Return each line of the following material verbatim, keeping every entry in its original order.

☆ ☆ ☆ ☆

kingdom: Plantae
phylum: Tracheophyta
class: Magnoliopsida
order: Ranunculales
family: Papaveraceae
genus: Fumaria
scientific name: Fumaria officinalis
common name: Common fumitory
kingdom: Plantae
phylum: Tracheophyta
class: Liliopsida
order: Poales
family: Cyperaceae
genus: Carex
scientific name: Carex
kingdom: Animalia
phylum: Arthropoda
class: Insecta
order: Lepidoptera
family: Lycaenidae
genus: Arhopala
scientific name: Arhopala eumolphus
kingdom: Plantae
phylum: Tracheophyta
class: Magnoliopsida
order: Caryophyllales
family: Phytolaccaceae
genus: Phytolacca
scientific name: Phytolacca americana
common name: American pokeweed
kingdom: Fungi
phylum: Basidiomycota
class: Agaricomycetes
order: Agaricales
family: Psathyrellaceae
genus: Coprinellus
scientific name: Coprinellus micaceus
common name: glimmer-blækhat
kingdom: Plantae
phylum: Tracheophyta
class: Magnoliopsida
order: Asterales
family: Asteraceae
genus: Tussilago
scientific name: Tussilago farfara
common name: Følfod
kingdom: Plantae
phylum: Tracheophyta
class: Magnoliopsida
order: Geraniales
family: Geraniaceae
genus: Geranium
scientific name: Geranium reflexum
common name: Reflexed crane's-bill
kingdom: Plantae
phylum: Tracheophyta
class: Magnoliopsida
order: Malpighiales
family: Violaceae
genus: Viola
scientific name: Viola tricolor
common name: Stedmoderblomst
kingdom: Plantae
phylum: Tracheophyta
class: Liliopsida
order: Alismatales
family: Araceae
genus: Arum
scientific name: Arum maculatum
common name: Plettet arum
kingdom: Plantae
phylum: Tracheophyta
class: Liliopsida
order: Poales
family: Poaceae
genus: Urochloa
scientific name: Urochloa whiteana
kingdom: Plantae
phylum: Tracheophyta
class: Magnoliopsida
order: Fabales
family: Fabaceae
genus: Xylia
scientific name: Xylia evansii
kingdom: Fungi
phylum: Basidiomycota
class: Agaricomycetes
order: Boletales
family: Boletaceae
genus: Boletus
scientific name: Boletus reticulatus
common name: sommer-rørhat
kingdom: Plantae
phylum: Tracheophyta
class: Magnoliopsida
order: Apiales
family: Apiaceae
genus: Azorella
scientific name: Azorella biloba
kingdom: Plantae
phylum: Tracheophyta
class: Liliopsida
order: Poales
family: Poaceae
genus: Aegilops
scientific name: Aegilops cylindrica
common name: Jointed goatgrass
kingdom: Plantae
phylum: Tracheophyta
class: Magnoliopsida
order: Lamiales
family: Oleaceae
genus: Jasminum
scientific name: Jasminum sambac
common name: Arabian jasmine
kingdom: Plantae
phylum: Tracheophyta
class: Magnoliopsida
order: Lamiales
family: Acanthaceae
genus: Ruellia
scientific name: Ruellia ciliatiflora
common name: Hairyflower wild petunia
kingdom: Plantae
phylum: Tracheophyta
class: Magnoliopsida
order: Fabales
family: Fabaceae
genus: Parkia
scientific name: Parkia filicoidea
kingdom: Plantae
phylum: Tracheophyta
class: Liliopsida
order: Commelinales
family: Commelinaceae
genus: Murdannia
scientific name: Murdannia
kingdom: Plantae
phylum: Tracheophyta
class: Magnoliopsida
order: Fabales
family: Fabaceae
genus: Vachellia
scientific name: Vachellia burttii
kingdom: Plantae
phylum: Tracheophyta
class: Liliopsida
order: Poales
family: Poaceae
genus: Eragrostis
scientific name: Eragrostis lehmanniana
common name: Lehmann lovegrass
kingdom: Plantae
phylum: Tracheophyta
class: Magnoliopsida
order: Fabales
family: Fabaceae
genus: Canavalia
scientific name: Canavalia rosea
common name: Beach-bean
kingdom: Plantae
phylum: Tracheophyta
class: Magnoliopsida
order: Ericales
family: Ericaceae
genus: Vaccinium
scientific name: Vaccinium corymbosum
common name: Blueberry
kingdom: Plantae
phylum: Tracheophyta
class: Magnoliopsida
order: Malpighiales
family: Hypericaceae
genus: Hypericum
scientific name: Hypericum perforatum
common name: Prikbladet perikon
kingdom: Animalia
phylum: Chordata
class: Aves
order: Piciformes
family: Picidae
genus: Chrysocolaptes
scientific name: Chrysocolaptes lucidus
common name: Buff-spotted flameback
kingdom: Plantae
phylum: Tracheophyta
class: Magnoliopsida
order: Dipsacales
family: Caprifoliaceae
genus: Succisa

☆ ☆ ☆ ☆

* FULL OUTPUT *
kingdom: Plantae
phylum: Tracheophyta
class: Magnoliopsida
order: Ranunculales
family: Papaveraceae
genus: Fumaria
scientific name: Fumaria officinalis
common name: Common fumitory
kingdom: Plantae
phylum: Tracheophyta
class: Liliopsida
order: Poales
family: Cyperaceae
genus: Carex
scientific name: Carex
kingdom: Animalia
phylum: Arthropoda
class: Insecta
order: Lepidoptera
family: Lycaenidae
genus: Arhopala
scientific name: Arhopala eumolphus
kingdom: Plantae
phylum: Tracheophyta
class: Magnoliopsida
order: Caryophyllales
family: Phytolaccaceae
genus: Phytolacca
scientific name: Phytolacca americana
common name: American pokeweed
kingdom: Fungi
phylum: Basidiomycota
class: Agaricomycetes
order: Agaricales
family: Psathyrellaceae
genus: Coprinellus
scientific name: Coprinellus micaceus
common name: glimmer-blækhat
kingdom: Plantae
phylum: Tracheophyta
class: Magnoliopsida
order: Asterales
family: Asteraceae
genus: Tussilago
scientific name: Tussilago farfara
common name: Følfod
kingdom: Plantae
phylum: Tracheophyta
class: Magnoliopsida
order: Geraniales
family: Geraniaceae
genus: Geranium
scientific name: Geranium reflexum
common name: Reflexed crane's-bill
kingdom: Plantae
phylum: Tracheophyta
class: Magnoliopsida
order: Malpighiales
family: Violaceae
genus: Viola
scientific name: Viola tricolor
common name: Stedmoderblomst
kingdom: Plantae
phylum: Tracheophyta
class: Liliopsida
order: Alismatales
family: Araceae
genus: Arum
scientific name: Arum maculatum
common name: Plettet arum
kingdom: Plantae
phylum: Tracheophyta
class: Liliopsida
order: Poales
family: Poaceae
genus: Urochloa
scientific name: Urochloa whiteana
kingdom: Plantae
phylum: Tracheophyta
class: Magnoliopsida
order: Fabales
family: Fabaceae
genus: Xylia
scientific name: Xylia evansii
kingdom: Fungi
phylum: Basidiomycota
class: Agaricomycetes
order: Boletales
family: Boletaceae
genus: Boletus
scientific name: Boletus reticulatus
common name: sommer-rørhat
kingdom: Plantae
phylum: Tracheophyta
class: Magnoliopsida
order: Apiales
family: Apiaceae
genus: Azorella
scientific name: Azorella biloba
kingdom: Plantae
phylum: Tracheophyta
class: Liliopsida
order: Poales
family: Poaceae
genus: Aegilops
scientific name: Aegilops cylindrica
common name: Jointed goatgrass
kingdom: Plantae
phylum: Tracheophyta
class: Magnoliopsida
order: Lamiales
family: Oleaceae
genus: Jasminum
scientific name: Jasminum sambac
common name: Arabian jasmine
kingdom: Plantae
phylum: Tracheophyta
class: Magnoliopsida
order: Lamiales
family: Acanthaceae
genus: Ruellia
scientific name: Ruellia ciliatiflora
common name: Hairyflower wild petunia
kingdom: Plantae
phylum: Tracheophyta
class: Magnoliopsida
order: Fabales
family: Fabaceae
genus: Parkia
scientific name: Parkia filicoidea
kingdom: Plantae
phylum: Tracheophyta
class: Liliopsida
order: Commelinales
family: Commelinaceae
genus: Murdannia
scientific name: Murdannia
kingdom: Plantae
phylum: Tracheophyta
class: Magnoliopsida
order: Fabales
family: Fabaceae
genus: Vachellia
scientific name: Vachellia burttii
kingdom: Plantae
phylum: Tracheophyta
class: Liliopsida
order: Poales
family: Poaceae
genus: Eragrostis
scientific name: Eragrostis lehmanniana
common name: Lehmann lovegrass
kingdom: Plantae
phylum: Tracheophyta
class: Magnoliopsida
order: Fabales
family: Fabaceae
genus: Canavalia
scientific name: Canavalia rosea
common name: Beach-bean
kingdom: Plantae
phylum: Tracheophyta
class: Magnoliopsida
order: Ericales
family: Ericaceae
genus: Vaccinium
scientific name: Vaccinium corymbosum
common name: Blueberry
kingdom: Plantae
phylum: Tracheophyta
class: Magnoliopsida
order: Malpighiales
family: Hypericaceae
genus: Hypericum
scientific name: Hypericum perforatum
common name: Prikbladet perikon
kingdom: Animalia
phylum: Chordata
class: Aves
order: Piciformes
family: Picidae
genus: Chrysocolaptes
scientific name: Chrysocolaptes lucidus
common name: Buff-spotted flameback
kingdom: Plantae
phylum: Tracheophyta
class: Magnoliopsida
order: Dipsacales
family: Caprifoliaceae
genus: Succisa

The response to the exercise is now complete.